• _Assigned task_
Answer these from the Giga Capital Corporation announcement:
(a) What deemed issue price per post-consolidation share was given in the November Press Release?
(b) How many post-consolidation Common Shares and convertible preferred shares in total are to be issued for all of Tongli's shares?
(c) What multiple of Tongli's average net income was the value based on?

Giga Capital Corporation (the "Corporation") (TSX VENTURE:GIG.H), a capital pool
company, announces further to its press release issued November 28, 2011 (the
"November Press Release") that it has entered into a formal agreement (the
"Share Purchase Agreement") with Tongli Enterprises Development (HK) Company
Ltd. ("Tongli") and Chang Li Holdings Ltd. ("Chang Li") with respect to the
proposed acquisition of all of the issued and outstanding shares of Tongli as
the Qualifying Transaction of the Corporation. The parties have agreed that the
deemed issue price will be $0.125 per post consolidation share (using a
consolidation on a 5 for 1 basis) rather than the deemed issue price of $0.20
per post consolidation share as previously announced in the November Press
Release, resulting in a combined total of 31,200,000 post-consolidation Common
Shares and convertible preferred shares of the Corporation to be issued in
exchange for all of the issued and outstanding shares of Tongli for a total
value of $3,900,000. This value is not subject to obtaining a final valuation as
was announced in the November Press Release. The value, which is subject to
acceptance by the TSX Venture Exchange, was based on a multiple of five times
the average net income of Tongli for the year ended December 31, 2010 and the
nine month period ended September 30, 2011.

• _Extracted material_
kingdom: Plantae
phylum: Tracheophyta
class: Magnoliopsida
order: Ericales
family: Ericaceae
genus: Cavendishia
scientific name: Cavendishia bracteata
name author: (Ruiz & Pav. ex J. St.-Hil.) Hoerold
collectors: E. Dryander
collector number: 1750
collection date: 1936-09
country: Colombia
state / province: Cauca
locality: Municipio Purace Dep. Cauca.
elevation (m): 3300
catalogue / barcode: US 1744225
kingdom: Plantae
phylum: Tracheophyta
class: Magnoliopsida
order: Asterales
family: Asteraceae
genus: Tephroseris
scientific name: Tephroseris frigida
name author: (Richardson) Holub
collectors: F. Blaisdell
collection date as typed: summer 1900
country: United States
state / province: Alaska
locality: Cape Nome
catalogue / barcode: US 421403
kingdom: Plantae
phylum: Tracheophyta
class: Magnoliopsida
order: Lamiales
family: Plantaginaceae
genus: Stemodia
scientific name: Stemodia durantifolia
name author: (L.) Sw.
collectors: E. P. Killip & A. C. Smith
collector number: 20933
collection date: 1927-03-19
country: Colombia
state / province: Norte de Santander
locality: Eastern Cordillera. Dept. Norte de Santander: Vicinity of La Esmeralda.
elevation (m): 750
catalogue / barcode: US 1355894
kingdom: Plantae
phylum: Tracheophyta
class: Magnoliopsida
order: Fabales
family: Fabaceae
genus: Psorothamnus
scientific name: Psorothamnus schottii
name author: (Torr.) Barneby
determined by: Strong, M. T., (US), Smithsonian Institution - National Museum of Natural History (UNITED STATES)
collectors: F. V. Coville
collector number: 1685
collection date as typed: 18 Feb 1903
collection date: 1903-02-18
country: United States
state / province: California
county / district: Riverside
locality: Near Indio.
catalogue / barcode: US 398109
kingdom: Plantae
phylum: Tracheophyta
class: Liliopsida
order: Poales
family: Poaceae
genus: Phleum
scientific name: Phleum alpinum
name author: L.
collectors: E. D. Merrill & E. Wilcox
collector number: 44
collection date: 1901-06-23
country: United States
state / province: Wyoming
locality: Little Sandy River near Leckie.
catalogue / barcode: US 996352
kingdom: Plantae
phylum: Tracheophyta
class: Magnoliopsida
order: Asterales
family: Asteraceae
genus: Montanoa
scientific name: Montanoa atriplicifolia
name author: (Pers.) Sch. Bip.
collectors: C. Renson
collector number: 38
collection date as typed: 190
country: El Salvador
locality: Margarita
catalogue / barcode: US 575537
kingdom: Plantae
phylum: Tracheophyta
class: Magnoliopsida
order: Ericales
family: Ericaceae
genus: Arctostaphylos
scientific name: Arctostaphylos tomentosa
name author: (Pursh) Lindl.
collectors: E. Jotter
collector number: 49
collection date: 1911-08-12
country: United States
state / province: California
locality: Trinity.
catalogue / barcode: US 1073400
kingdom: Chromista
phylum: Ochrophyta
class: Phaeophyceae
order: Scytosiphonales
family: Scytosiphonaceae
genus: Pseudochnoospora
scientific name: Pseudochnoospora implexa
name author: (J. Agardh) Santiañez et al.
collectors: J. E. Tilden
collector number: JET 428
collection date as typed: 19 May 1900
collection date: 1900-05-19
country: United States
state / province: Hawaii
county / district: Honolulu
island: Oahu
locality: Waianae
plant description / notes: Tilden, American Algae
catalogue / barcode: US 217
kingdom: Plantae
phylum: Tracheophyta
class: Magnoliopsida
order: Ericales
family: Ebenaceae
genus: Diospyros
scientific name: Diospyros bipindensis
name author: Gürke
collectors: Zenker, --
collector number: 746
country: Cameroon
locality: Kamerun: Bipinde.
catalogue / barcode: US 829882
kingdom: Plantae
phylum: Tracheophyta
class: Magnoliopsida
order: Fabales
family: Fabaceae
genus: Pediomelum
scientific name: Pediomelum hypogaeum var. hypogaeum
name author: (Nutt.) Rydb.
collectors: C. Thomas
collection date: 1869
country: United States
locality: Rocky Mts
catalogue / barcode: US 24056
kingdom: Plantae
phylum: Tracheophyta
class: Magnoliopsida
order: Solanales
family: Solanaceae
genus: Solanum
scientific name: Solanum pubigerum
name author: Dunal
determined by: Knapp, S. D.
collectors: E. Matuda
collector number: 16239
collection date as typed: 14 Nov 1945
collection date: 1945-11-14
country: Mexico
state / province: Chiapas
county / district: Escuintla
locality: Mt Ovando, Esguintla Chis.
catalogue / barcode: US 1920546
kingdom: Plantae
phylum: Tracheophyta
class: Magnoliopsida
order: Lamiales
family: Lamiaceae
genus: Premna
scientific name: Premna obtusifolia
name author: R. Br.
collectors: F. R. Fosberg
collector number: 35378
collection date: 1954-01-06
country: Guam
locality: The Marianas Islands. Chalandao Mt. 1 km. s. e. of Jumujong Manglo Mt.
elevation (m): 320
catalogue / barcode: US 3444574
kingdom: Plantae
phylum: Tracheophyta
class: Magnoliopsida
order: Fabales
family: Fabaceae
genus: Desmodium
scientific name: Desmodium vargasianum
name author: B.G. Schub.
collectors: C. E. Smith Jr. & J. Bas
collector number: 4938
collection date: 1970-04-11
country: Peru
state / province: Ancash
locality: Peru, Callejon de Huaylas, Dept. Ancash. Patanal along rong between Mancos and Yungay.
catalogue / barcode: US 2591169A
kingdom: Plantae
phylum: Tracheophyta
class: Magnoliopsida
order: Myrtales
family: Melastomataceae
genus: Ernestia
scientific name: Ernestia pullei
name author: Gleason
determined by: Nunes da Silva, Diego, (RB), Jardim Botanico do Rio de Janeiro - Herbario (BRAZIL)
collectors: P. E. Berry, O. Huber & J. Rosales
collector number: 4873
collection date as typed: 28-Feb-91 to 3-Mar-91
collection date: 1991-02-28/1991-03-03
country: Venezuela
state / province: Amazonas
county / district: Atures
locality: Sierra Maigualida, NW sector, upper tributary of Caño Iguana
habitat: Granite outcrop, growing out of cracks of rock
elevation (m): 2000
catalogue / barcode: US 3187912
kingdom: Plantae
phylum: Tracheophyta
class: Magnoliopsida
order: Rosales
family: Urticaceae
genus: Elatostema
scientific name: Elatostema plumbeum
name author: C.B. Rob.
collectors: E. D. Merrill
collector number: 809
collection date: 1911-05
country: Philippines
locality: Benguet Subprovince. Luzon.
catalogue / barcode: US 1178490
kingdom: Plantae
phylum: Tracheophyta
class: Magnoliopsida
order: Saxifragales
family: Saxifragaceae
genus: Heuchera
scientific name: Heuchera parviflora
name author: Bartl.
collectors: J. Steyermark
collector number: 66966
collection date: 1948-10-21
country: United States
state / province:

• _Answer for this exercise_
(a) $0.20 per post-consolidation share.
(b) 31,200,000.
(c) Five times.